Below is an excerpt of Martin Thornton commenting on a passage of St Anselm. First the passage from Anselm’s Cur Deus Homo, I.2:
As on the one hand, right order requires that we believe the deep things of the Christian religion before presuming to subject them to the analysis and test of reason, so on the other hand it looks to me like indolent neglect if, already established in the faith, we do not take the trouble to gain an intellectual intimacy with what we believe.
Hence the importance of “lay theology”; that is, the importance for the laity to do theology in their parishes and in their devotional/ministerial lives. This “method” of lay theology is hardly one at all: first, to know the authoritative teachings (doctrines, dogmas) of the Church, and second, to grapple with these teachings and to try to “gain an intellectual intimacy” with them. To Anselm, Thornton responds (English Spirituality, p. 159):
Thus Anselm speaks to modern Anglicanism: we are right to grapple with the deep mysteries of the faith; ‘blind faith’ is not loyalty but sloth. If doubts arise in the mind, they are to be calmly faced and resolved as the struggle continues, they are hurdles to be jumped as we progress toward understanding and love. That is truly Anglican, for it is neither ‘free thought’ in the sense that anyone has the right to believe what he likes, nor does it make dogma anything but dogmatic, but it does not impute sin to honest inquiry.

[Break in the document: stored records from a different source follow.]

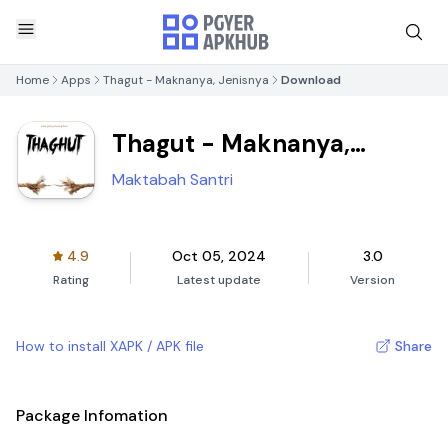
Home
Apps
Thagut - Maknanya, Jenisnya
Download
Thagut - Maknanya,
Jenisnya
Maktabah Santri
4.9
Oct 05, 2024
3.0
Rating
Latest update
Version
How to install XAPK / APK file
Share
Package Infomation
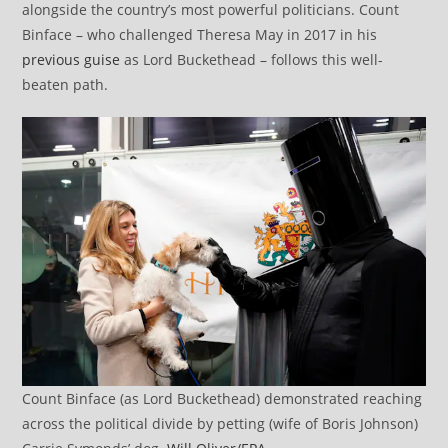
alongside the country’s most powerful politicians. Count
Binface – who challenged Theresa May in 2017 in his
previous guise
as Lord Buckethead – follows this well-
beaten path.
Count Binface (as Lord Buckethead) demonstrated reaching
across the political divide by petting (wife of Boris Johnson)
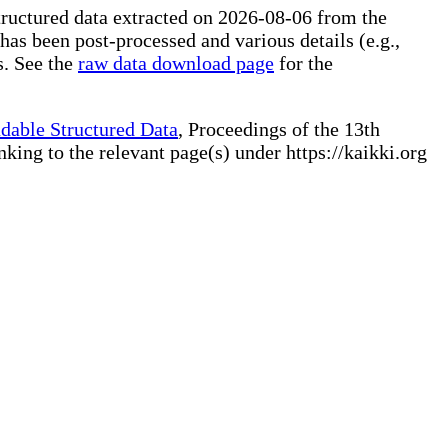
tructured data extracted on 2026-08-06 from the
 has been post-processed and various details (e.g.,
s. See the
raw data download page
for the
dable Structured Data
, Proceedings of the 13th
ng to the relevant page(s) under https://kaikki.org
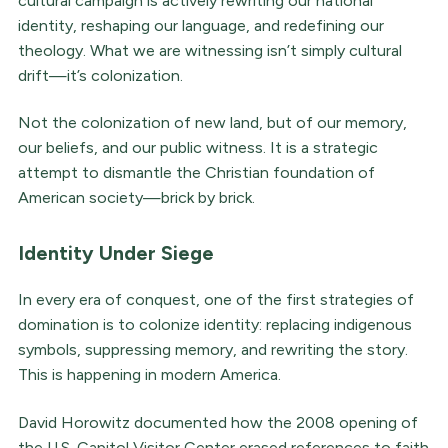
cultural campaign is actively rewriting our national
identity, reshaping our language, and redefining our
theology. What we are witnessing isn’t simply cultural
drift—it’s colonization.
Not the colonization of new land, but of our memory,
our beliefs, and our public witness. It is a strategic
attempt to dismantle the Christian foundation of
American society—brick by brick.
Identity Under Siege
In every era of conquest, one of the first strategies of
domination is to colonize identity: replacing indigenous
symbols, suppressing memory, and rewriting the story.
This is happening in modern America.
David Horowitz documented how the 2008 opening of
the U.S. Capitol Visitor Center erased references to faith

Thus the pastoral answer to intellectual doubt is not that it is wicked to doubt the dogmas of the Church, nor that it does not very much matter. The answer is in the acceptance of a creative challenge. So, to a spiritual guide, such difficulties should be neither shocking nor unimportant. They should be seen as positive not negative, a call to further action: it should be “let us see how to use this” rather than “oh but you must trust the Church” or “try not to worry”. What Anselm is saying, in Sunday school language, is when in doubt go and tell God about it, and keep on arguing: the result could be another Proslogion.
The Anglican Church, therefore, is wise not to promulgate a series of new dogmas, to be held on pain of ecclesiastical censure. It is very unwise to allow contrary opinions on fundamental doctrine. Anglicanism needs no Index of prohibited books, not through lack of discipline but because of its Anselmic spirit. But it is both foolish and unfair not to give positive pronouncements as to what Baptism, Confirmation, the Real Presence, and the Virgin Conception really mean, because such dogmatic statements, rather than inhibiting reason and understanding, are the basis for them. One cannot “believe in order to understand” when one does not know what to believe in the first place; one cannot even indulge in the creative process of doubting.
“because of its Anselmic spirit.”
Anglicanism needs an Anselmic spirit, Thornton is saying, or else it is not authentic Anglicanism. And what’s more, having an Anselmic spirit is part of what gives Anglicanism its Catholic imagination. This is not about grappling with what the teachings are, for these are stated succinctly in Prayer Book catechisms such as in the 1979 Book of Common Prayer. Rather, this is about grappling with what the teachings mean. And from the process of doing that, undoubtedly something life-long, emerges naturally and organically an imaginative life recognizably Catholic, although always in some sense unique to particular persons and contexts, according to their life, their conditions, their particular path of grappling. Communities of people doing that we call the Holy Church.